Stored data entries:
□ □ □ □ □ □ □

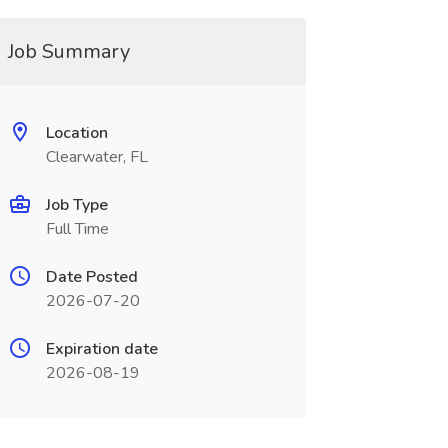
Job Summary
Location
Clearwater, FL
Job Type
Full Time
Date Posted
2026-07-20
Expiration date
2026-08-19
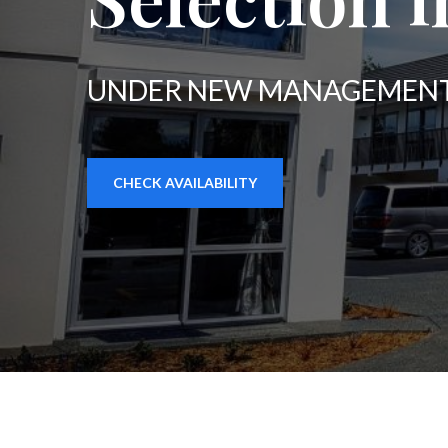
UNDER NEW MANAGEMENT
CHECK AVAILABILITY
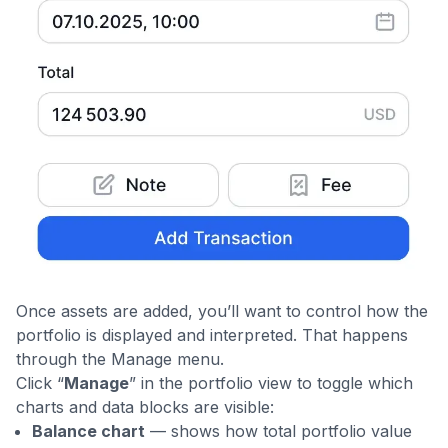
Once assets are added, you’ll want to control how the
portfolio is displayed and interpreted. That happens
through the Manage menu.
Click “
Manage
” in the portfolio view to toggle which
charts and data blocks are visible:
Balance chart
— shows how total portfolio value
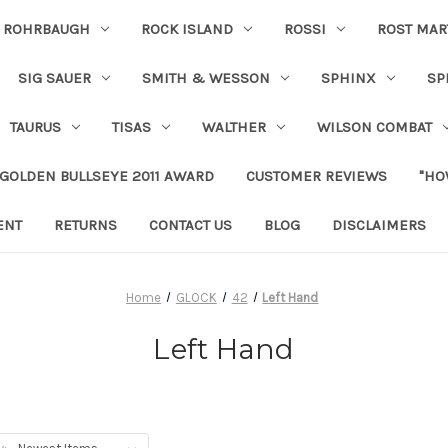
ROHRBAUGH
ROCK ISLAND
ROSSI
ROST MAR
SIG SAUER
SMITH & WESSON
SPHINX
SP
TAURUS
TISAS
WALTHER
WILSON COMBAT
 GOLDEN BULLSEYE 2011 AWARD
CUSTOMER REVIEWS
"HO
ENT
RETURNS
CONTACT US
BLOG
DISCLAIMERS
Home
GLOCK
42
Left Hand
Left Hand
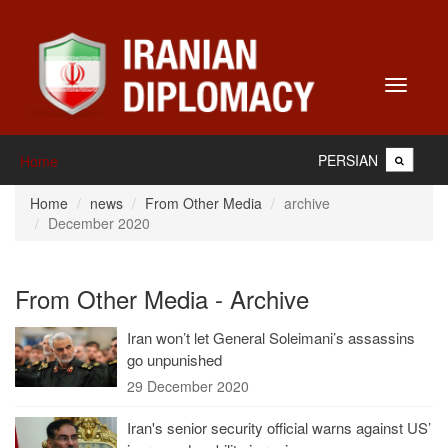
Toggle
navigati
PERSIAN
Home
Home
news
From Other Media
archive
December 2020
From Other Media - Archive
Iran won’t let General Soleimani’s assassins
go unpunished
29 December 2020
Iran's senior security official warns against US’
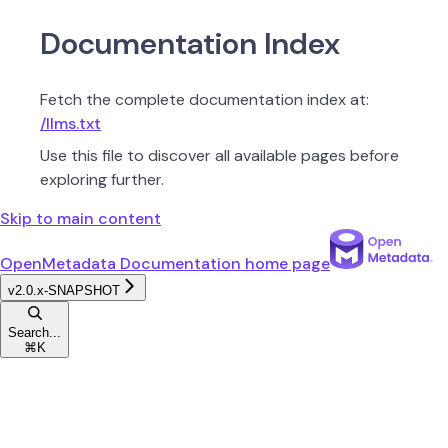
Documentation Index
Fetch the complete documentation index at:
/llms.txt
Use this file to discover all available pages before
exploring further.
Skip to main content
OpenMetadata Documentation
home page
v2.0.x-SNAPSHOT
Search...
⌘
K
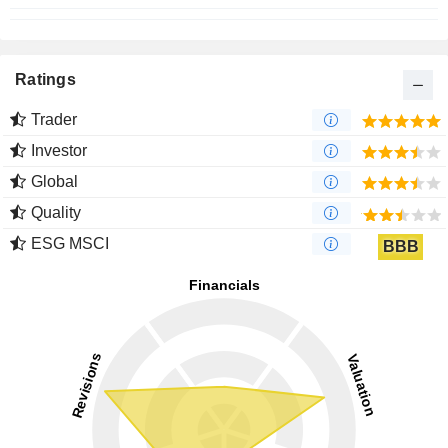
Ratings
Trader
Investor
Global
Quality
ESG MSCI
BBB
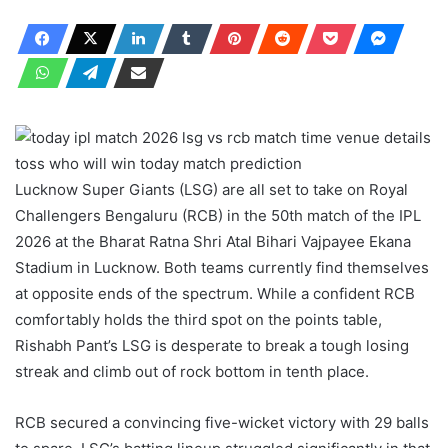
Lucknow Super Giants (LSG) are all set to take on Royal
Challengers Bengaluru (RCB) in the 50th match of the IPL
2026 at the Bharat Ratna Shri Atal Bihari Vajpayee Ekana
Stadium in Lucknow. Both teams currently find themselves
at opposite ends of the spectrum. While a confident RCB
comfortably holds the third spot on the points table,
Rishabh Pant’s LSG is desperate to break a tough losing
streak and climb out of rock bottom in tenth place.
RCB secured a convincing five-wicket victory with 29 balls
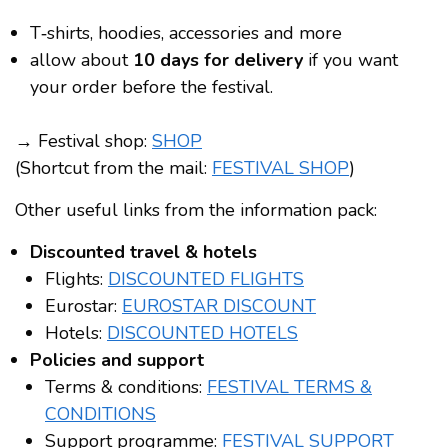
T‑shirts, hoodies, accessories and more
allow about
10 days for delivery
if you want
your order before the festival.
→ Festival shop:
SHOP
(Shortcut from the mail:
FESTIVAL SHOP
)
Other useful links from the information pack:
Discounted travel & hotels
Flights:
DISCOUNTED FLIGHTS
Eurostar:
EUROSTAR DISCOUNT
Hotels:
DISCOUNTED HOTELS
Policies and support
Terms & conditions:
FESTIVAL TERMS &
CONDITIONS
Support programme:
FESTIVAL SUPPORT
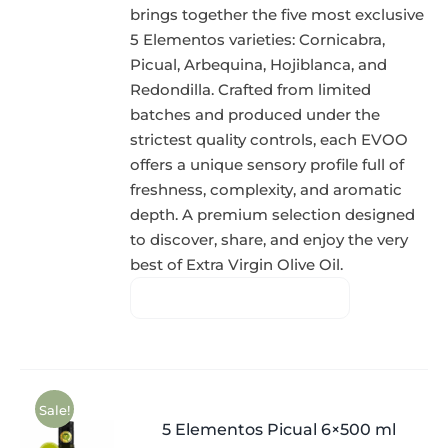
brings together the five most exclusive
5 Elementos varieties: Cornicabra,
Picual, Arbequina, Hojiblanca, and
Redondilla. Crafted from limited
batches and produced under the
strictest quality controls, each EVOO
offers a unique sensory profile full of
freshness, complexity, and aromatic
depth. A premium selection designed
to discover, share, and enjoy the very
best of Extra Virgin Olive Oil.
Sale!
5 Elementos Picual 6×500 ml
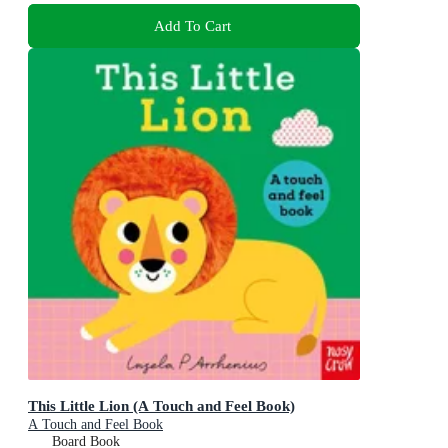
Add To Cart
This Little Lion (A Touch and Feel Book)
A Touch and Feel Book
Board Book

□ □ □ □ □ □ □

**WORK ORDER:**
Extract every line in the entries above that contains the word "discover".

**ANSWER TO THE EXERCISE:**
Use this file to discover all available pages before
to discover, share, and enjoy the very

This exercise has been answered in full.